While meeting with a group of California voters, "CBS Evening News" anchor Jeff Glor got their take on a polarizing issue dominating recent headlines: immigration. Three of the voters are liberal and three are conservative. They have different opinions, but all feel strongly about the current political climate.

Here's an edited sample of their conversation, a longer version of which you can watch above:

"CBS Evening News" anchor Jeff Glor met with a group of California voters. CBS News

Floyd Johnson II: That's probably pretty, pretty up there for me. Number one is immigration, yes.

Jeff Glor: What are your thoughts?

Johnson: My thoughts are more of we shouldn't have, you know, just allow everyone, just open the gates and just come in here. We should have merit-based immigration policy, where we allow those to come in who have, who fit the needs of what we need. So have education and backgrounds that we need employment in.

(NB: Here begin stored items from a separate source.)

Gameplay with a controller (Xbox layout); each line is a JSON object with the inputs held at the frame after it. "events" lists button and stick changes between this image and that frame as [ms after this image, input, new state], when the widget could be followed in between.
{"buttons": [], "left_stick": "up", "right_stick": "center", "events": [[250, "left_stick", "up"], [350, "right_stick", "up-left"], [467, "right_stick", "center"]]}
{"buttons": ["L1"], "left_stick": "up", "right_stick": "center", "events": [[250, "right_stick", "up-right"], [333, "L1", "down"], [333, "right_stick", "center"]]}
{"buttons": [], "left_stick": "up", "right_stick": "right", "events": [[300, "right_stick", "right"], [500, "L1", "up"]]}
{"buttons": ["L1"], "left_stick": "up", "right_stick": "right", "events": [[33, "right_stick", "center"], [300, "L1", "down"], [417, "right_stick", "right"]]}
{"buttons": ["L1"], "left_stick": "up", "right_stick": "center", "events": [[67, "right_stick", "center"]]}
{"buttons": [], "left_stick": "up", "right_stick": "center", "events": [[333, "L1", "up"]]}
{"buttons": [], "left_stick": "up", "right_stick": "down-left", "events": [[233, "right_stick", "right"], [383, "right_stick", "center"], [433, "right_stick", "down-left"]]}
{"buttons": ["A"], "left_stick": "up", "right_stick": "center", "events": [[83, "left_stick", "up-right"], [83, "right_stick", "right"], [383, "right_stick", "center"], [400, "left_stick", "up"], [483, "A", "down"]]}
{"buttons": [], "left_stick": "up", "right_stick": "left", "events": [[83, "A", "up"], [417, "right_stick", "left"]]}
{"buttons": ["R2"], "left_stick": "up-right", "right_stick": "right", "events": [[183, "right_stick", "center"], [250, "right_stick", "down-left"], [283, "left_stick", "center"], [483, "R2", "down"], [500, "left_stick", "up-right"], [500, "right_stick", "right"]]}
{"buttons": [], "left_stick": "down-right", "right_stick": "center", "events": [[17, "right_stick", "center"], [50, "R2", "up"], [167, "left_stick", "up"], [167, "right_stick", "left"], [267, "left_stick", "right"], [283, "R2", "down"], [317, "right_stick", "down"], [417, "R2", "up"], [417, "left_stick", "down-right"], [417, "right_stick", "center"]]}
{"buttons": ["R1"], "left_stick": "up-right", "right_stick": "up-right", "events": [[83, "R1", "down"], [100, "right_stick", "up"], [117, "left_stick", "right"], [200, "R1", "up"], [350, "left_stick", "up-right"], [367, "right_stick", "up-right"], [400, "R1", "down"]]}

Glor: You agree with what President Trump is doing?

Johnson: Yes. On immigration, yes.

Glor: Sydney, what do you think about that?

Sydney Reyes: I 100,000 percent disagree. As a child of undocumented immigrants and as a mother and as someone who works alongside mothers, these are people fleeing domestic abuse. And wars and a lot of trauma, desperately seeking asylum. And I think that you being born here was a privilege and just out of dumb luck.

Glor: How do you look at this, Brock? I mean, do you see it as sort of, as, as a black and white issue or do you think there's nuance here and it's complicated?

Brock Bauer: I think the nuance is very limited. The reason we have borders are for a couple of reasons. You have to have some way of maintaining the entitlements we have, the welfare system we have. In order to distribute that, you have to have some sort of secured border. So when you have folks that are coming in illegally, in certain cases I think that when it's asylum that can be a separate issue. But when it's folks that are coming through that are not seeking asylum, at some point, we have to say, 'There's a process for you to come through.' It's in place so that we can all experience, you know, the great things that America has to offer. But that process is important.

Behind the scenes of Jeff Glor's interview with California voters. CBS News

Glor: But what if you're trying to go in at, at a legal point of entry and you're still being turned away?

Bauer: Certainly. Again, I think that with asylum, that's one thing, where you want to go through due process. We want to determine, is your case valid, do you have all your ducks in a row as far as what you need to come to America? But if you're simply seeking to come here without having gone through the immigration process we're going to have to put you in line.

Reyes: I don't think you leave a land unless that land is more dangerous than that desert. And you don't put your kid on a raft in the ocean unless you have to. As a mother, as someone who has worked with mothers my whole life, no -- mothers don't do that.

Dorothy Kistler: The one thing that disturbs me is there are a lot of people from all around the world that are in line and waiting to come in here. And this other is just, eating everything up. And I don't think that they should be able to come in ahead of all these people that have been really struggling to get here and obeying the rules. And I do believe that we need secure borders.

Johnson: I think we just need to transition to a fully merit-based system. The illusion that America's always been a welcoming country is just patently false. I mean, we've had the Alien and Sedition Acts enacted by John Adams, our second president. We've had the Chinese Exclusion Act, we've had quotas from different countries. The Statue of Liberty, going back to that, that was donated to us, donated to us by France. It sat in storage for a very long time and it wasn't even start -- it wasn't installed by the public. It was actually installed by a private citizen. So we really need to look at these examples and see that, you know, we haven't always been just welcoming to everyone. We've really just selected who we needed for that time and who we needed to work.

Murray: I look at it like if i'm living on 105th Street and they shooting all the time and my kids wanna be out on the outside playing, I gotta get them off that street.

Glor: And for you in that case, it's, 'I don't care what the rules are, I gotta -- I'm taking my kids somewhere.'"

Murray: I gotta take my kids away from 105th Street and, and go to 112th Street 'cause they're not shooting over there.

Glor: Is there, is there a right balance here between compassion and order? Is there, can, can we get there, do you think?

Murray: I think we need to start with compassion.

Glor: Now perhaps the bigger question, and this, we'll -- we'll--

Kistler: Oh dear.

Glor: What happens in 2020?

Hema Dey: Oh, God. I hope we have more peace here.

Johnson: Trump wins 2020.

Reyes: I don't think he's going to win.

Bauer: I think Trump absolutely wins 2020.

Kistler: Yeah. I think Trump will win 2020.

Murray: I don't think that. I don't think that at all. I think --

Reyes: Too many --

Murray: -- he's a one term president.

Glor: So I think it's, I think it's important in the midst of all this that we see, for people to have conversations. And I just wanna thank all of you for being here for this.